Example 16.7 A --replicate-ignore-db option and a --replicate-do-table option

On the source, the following statements are issued:

USE db1;
CREATE TABLE t2 LIKE t1;
INSERT INTO db2.t3 VALUES (1);

The replica has the following replication filtering options set:

replicate-ignore-db = db1
replicate-do-table = db2.t3

The DDL statement CREATE TABLE creates the table in db1, as specified by the preceding USE statement. The replica filters out this statement according to its --replicate-ignore-db = db1 option, because db1 is the current database. This result is the same whatever the binary logging format is on the source. However, the result of the DML INSERT statement is different depending on the binary logging format:

  • If row-based binary logging format is in use on the source (binlog_format=ROW), the replica evaluates the INSERT operation using the database where the table exists, which is named as db2. The database-level option --replicate-ignore-db = db1, which is evaluated first, therefore does not apply. The table-level option --replicate-do-table = db2.t3 does apply, so the replica applies the change to table t3.
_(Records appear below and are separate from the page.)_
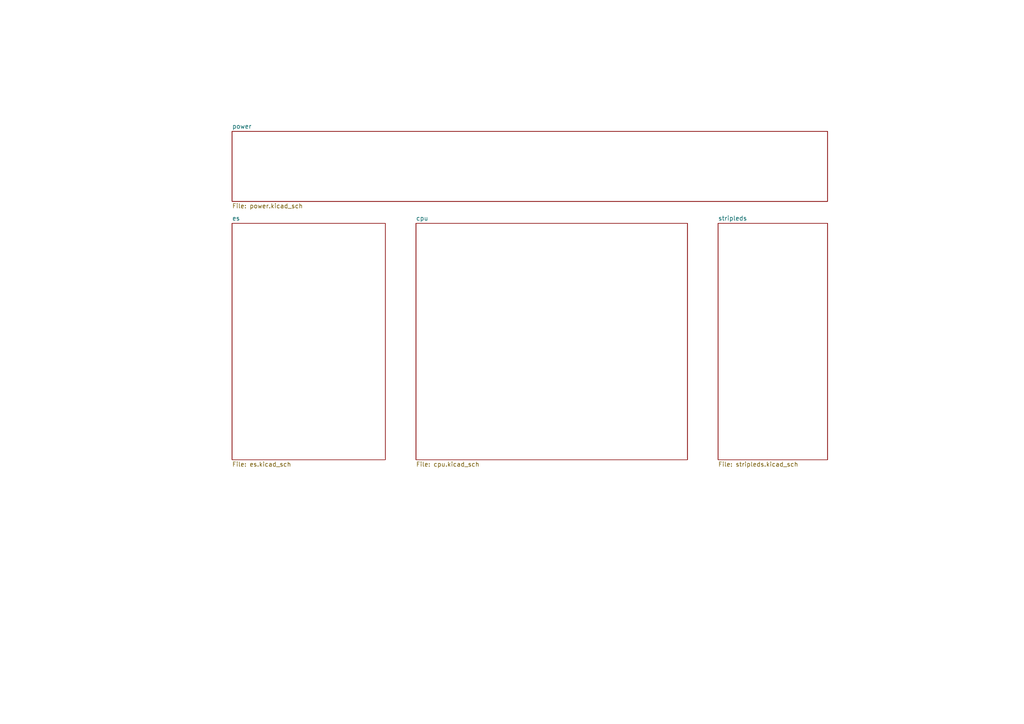
<source format=kicad_sch>
(kicad_sch (version 20230121) (generator eeschema)

  (uuid 11e62a2f-8df1-4cb5-ab57-f2733cc2df79)

  (paper "A4")

  (title_block
    (title "Cabane à Minou")
    (date "2024-11-27")
    (rev "Rev C0")
    (company "BPC")
    (comment 1 "2 capteurs de température / 4 entrées détecteur de mouvement")
    (comment 2 "Wifi / Luminosité / RTC / Bluetooth / Lcd")
    (comment 3 "4 sorties Strip LEDs (Avec Alim. 5V pilotable)")
    (comment 4 "Alimentation 12V / 1 sortie 12V commutable")
  )

  


  (sheet (at 67.31 64.77) (size 44.45 68.58) (fields_autoplaced)
    (stroke (width 0.1524) (type solid))
    (fill (color 0 0 0 0.0000))
    (uuid 066caea8-1cca-4951-88e6-585ab5053db4)
    (property "Sheetname" "es" (at 67.31 64.0584 0)
      (effects (font (size 1.27 1.27)) (justify left bottom))
    )
    (property "Sheetfile" "es.kicad_sch" (at 67.31 133.9346 0)
      (effects (font (size 1.27 1.27)) (justify left top))
    )
    (instances
      (project "cabane_minou"
        (path "/11e62a2f-8df1-4cb5-ab57-f2733cc2df79" (page "3"))
      )
    )
  )

  (sheet (at 67.31 38.1) (size 172.72 20.32) (fields_autoplaced)
    (stroke (width 0.1524) (type solid))
    (fill (color 0 0 0 0.0000))
    (uuid 5dbc7775-50ea-4fbb-95fe-87fffe8eb81e)
    (property "Sheetname" "power" (at 67.31 37.3884 0)
      (effects (font (size 1.27 1.27)) (justify left bottom))
    )
    (property "Sheetfile" "power.kicad_sch" (at 67.31 59.0046 0)
      (effects (font (size 1.27 1.27)) (justify left top))
    )
    (instances
      (project "cabane_minou"
        (path "/11e62a2f-8df1-4cb5-ab57-f2733cc2df79" (page "1"))
      )
    )
  )

  (sheet (at 208.28 64.77) (size 31.75 68.58) (fields_autoplaced)
    (stroke (width 0.1524) (type solid))
    (fill (color 0 0 0 0.0000))
    (uuid 5f7f5cba-352a-4f2e-ab5b-949b420c2919)
    (property "Sheetname" "stripleds" (at 208.28 64.0584 0)
      (effects (font (size 1.27 1.27)) (justify left bottom))
    )
    (property "Sheetfile" "stripleds.kicad_sch" (at 208.28 133.9346 0)
      (effects (font (size 1.27 1.27)) (justify left top))
    )
    (instances
      (project "cabane_minou"
        (path "/11e62a2f-8df1-4cb5-ab57-f2733cc2df79" (page "5"))
      )
    )
  )

  (sheet (at 120.65 64.77) (size 78.74 68.58) (fields_autoplaced)
    (stroke (width 0.1524) (type solid))
    (fill (color 0 0 0 0.0000))
    (uuid ec6d8a6b-2462-4c59-8b6f-d659ae602474)
    (property "Sheetname" "cpu" (at 120.65 64.0584 0)
      (effects (font (size 1.27 1.27)) (justify left bottom))
    )
    (property "Sheetfile" "cpu.kicad_sch" (at 120.65 133.9346 0)
      (effects (font (size 1.27 1.27)) (justify left top))
    )
    (instances
      (project "cabane_minou"
        (path "/11e62a2f-8df1-4cb5-ab57-f2733cc2df79" (page "2"))
      )
    )
  )

  (sheet_instances
    (path "/" (page "1"))
  )
)

</source>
  • If statement-based binary logging format is in use on the source (binlog_format=STATEMENT), the replica evaluates the INSERT operation using the default database, which was set by the USE statement to db1 and has not been changed. According to its database-level --replicate-ignore-db = db1 option, it therefore ignores the operation and does not apply the change to table t3. The table-level option --replicate-do-table = db2.t3 is not checked, because the statement already matched a database-level option and was ignored.

If the --replicate-ignore-db = db1 option on the replica is necessary, and the use of statement-based (or mixed) binary logging format on the source is also necessary, the results can be made consistent by omitting the database name from the INSERT statement and relying on a USE statement instead, as follows:

USE db1;
CREATE TABLE t2 LIKE t1;
USE db2;
INSERT INTO t3 VALUES (1);

In this case, the replica always evaluates the INSERT statement based on the database db2. Whether the operation is logged in statement-based or row-based binary format, the results remain the same.